◆ Action item
Start at the line in the entries below that contains "left shoulder: (415, 606)", stop at the line that contains "right back paw: (102, 238)", and output exactly the lines in that span, both ends included.

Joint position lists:
┄┄┄┄┄┄┄┄┄┄

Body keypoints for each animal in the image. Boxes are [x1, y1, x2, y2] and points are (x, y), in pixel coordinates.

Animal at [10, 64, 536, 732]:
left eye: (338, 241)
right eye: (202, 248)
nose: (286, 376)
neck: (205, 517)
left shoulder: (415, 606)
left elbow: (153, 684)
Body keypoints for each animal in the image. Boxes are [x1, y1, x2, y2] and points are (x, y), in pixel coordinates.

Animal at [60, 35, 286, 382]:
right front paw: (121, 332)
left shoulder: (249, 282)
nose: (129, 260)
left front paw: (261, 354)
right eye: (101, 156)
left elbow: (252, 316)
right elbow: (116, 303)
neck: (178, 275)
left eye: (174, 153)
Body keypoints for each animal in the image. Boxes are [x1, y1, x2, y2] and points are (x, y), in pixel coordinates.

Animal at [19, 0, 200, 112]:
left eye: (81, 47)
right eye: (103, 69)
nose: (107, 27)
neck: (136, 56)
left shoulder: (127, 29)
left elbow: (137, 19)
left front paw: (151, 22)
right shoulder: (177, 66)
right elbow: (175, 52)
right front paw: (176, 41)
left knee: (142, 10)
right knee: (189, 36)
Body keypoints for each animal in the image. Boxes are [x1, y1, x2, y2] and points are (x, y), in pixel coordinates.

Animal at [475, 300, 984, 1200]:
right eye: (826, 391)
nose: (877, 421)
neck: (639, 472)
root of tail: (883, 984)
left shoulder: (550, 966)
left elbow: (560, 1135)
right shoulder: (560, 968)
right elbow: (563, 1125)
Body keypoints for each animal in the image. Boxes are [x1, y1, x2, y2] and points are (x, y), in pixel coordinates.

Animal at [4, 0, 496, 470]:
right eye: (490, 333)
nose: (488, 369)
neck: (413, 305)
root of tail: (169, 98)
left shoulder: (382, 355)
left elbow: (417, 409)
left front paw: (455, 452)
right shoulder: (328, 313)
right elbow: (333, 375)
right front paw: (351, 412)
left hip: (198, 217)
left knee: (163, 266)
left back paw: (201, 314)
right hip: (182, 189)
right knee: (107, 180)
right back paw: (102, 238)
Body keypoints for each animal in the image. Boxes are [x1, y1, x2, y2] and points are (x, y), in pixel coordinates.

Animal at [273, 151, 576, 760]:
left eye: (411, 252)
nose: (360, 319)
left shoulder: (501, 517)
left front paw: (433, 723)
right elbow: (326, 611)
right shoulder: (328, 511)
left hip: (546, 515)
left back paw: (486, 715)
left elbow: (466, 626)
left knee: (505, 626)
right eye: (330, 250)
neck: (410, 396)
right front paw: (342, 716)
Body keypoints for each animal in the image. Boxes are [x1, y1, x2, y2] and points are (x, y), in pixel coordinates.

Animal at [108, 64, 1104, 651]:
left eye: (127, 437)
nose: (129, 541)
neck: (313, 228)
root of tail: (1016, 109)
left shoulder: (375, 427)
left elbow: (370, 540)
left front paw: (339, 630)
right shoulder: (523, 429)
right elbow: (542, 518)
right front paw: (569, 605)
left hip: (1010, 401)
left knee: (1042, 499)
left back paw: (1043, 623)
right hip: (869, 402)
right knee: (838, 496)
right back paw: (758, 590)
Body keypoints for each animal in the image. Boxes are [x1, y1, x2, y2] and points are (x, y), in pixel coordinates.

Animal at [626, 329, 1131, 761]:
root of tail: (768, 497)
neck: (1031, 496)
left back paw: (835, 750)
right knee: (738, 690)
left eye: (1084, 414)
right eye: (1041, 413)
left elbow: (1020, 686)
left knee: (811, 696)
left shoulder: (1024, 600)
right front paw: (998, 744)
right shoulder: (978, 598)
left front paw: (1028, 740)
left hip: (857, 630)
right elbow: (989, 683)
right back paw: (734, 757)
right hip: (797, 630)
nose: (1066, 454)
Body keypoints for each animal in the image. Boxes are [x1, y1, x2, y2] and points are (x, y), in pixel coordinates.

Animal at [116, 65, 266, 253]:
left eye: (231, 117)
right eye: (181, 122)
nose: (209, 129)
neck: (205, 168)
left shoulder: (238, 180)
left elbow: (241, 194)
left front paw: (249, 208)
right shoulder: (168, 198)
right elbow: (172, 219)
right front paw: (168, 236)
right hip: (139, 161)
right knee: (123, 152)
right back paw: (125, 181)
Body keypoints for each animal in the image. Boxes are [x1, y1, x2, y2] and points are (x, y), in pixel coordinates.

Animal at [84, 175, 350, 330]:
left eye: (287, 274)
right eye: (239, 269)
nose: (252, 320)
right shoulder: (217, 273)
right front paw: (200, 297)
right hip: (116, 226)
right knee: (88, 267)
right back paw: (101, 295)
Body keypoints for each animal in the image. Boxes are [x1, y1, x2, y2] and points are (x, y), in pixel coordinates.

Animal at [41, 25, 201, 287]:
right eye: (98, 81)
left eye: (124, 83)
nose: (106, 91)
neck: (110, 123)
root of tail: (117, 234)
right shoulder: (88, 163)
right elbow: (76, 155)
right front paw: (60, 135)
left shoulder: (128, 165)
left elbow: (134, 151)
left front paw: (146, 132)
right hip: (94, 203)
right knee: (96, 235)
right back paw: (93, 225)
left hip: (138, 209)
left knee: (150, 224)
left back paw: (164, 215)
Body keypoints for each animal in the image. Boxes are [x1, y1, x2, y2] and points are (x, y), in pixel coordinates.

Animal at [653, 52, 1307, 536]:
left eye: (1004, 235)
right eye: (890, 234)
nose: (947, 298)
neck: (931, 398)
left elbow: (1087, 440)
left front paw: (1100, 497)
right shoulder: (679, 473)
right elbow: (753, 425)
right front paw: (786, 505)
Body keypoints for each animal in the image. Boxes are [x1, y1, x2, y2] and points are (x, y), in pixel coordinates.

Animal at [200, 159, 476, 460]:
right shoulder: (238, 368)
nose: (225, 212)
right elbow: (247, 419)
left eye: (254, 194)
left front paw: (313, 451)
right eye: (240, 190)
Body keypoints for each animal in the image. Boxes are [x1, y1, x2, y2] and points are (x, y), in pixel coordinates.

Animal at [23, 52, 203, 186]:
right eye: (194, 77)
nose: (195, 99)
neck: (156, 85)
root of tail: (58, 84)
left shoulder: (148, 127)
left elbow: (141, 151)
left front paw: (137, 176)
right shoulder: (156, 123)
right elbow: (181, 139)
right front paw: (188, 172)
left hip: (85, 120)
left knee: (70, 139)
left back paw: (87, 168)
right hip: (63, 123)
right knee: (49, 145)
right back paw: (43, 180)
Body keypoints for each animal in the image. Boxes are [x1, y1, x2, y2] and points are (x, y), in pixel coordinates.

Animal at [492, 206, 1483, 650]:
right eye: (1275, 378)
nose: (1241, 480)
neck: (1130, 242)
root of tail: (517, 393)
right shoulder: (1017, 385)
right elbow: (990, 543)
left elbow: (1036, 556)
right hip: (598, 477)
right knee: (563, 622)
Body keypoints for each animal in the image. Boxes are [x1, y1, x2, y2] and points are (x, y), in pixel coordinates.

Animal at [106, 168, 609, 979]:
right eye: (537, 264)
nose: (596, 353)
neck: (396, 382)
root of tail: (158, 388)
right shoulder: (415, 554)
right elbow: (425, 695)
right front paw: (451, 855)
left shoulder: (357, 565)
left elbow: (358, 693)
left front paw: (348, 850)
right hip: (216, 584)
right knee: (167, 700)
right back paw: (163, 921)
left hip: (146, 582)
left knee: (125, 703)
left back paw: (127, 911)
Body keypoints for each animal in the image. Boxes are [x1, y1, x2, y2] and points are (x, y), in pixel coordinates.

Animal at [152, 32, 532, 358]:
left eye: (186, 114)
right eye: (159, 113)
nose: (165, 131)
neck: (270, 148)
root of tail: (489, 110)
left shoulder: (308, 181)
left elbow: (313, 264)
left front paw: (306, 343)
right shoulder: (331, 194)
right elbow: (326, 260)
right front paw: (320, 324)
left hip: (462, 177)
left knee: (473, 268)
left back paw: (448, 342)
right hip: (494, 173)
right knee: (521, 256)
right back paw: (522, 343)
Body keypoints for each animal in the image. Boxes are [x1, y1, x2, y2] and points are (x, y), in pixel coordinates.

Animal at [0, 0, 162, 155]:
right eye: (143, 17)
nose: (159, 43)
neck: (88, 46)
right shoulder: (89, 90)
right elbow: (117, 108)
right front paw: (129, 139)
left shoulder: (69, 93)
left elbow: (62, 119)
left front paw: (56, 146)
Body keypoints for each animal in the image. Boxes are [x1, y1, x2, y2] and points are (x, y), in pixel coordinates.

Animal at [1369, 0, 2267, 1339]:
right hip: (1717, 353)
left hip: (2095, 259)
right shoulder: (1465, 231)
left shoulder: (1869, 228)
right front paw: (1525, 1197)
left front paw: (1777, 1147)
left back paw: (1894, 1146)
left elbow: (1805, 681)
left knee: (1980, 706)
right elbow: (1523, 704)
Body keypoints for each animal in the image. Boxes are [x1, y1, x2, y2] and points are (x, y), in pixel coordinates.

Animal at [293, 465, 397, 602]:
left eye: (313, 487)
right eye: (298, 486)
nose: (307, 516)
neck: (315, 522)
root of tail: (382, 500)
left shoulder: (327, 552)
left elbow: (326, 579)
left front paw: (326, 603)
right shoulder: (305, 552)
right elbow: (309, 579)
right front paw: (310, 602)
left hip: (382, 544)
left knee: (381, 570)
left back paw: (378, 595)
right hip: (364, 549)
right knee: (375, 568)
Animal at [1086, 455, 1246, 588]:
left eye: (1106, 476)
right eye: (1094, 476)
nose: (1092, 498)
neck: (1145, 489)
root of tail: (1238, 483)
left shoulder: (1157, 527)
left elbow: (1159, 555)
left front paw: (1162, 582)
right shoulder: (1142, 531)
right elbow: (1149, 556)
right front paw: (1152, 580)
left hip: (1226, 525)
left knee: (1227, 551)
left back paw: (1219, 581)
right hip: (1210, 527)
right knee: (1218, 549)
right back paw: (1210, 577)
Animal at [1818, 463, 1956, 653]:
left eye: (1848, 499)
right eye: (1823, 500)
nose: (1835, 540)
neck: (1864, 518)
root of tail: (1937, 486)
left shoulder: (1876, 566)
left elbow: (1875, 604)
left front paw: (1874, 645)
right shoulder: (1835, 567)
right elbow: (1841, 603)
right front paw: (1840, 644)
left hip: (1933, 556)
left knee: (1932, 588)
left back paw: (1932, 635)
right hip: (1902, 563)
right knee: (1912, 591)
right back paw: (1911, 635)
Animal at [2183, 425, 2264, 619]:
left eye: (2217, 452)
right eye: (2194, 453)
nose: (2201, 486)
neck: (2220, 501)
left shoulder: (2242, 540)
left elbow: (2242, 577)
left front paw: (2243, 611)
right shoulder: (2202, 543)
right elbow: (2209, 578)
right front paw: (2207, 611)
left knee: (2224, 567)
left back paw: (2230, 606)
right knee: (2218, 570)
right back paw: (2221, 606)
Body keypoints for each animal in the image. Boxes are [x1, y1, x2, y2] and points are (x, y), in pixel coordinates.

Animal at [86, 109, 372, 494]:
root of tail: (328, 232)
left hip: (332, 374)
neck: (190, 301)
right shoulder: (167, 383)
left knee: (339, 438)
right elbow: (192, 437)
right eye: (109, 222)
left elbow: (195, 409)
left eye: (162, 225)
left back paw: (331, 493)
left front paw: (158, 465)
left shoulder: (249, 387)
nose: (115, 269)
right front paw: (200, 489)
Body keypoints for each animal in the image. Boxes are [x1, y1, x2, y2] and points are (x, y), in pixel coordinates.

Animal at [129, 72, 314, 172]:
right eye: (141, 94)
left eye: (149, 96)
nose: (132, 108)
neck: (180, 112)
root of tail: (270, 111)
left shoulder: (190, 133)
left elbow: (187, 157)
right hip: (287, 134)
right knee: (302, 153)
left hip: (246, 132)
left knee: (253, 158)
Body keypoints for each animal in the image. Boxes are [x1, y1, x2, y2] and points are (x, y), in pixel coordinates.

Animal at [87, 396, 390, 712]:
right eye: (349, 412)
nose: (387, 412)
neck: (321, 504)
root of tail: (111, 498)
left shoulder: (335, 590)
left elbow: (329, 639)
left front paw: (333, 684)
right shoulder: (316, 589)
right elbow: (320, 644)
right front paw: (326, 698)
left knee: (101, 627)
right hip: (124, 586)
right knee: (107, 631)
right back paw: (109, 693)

┄┄┄┄┄┄┄┄┄┄

◆ Written reply
left shoulder: (415, 606)
left elbow: (153, 684)
Body keypoints for each animal in the image. Boxes are [x1, y1, x2, y2] and points are (x, y), in pixel coordinates.

Animal at [60, 35, 286, 382]:
right front paw: (121, 332)
left shoulder: (249, 282)
nose: (129, 260)
left front paw: (261, 354)
right eye: (101, 156)
left elbow: (252, 316)
right elbow: (116, 303)
neck: (178, 275)
left eye: (174, 153)
Body keypoints for each animal in the image. Boxes are [x1, y1, x2, y2] and points are (x, y), in pixel coordinates.

Animal at [19, 0, 200, 112]:
left eye: (81, 47)
right eye: (103, 69)
nose: (107, 27)
neck: (136, 56)
left shoulder: (127, 29)
left elbow: (137, 19)
left front paw: (151, 22)
right shoulder: (177, 66)
right elbow: (175, 52)
right front paw: (176, 41)
left knee: (142, 10)
right knee: (189, 36)
Body keypoints for each animal in the image. Boxes are [x1, y1, x2, y2] and points are (x, y), in pixel coordinates.

Animal at [475, 300, 984, 1200]:
right eye: (826, 391)
nose: (877, 421)
neck: (639, 472)
root of tail: (883, 984)
left shoulder: (550, 966)
left elbow: (560, 1135)
right shoulder: (560, 968)
right elbow: (563, 1125)
Body keypoints for each animal in the image. Boxes are [x1, y1, x2, y2] and points are (x, y), in pixel coordinates.

Animal at [4, 0, 496, 470]:
right eye: (490, 333)
nose: (488, 369)
neck: (413, 305)
root of tail: (169, 98)
left shoulder: (382, 355)
left elbow: (417, 409)
left front paw: (455, 452)
right shoulder: (328, 313)
right elbow: (333, 375)
right front paw: (351, 412)
left hip: (198, 217)
left knee: (163, 266)
left back paw: (201, 314)
right hip: (182, 189)
right knee: (107, 180)
right back paw: (102, 238)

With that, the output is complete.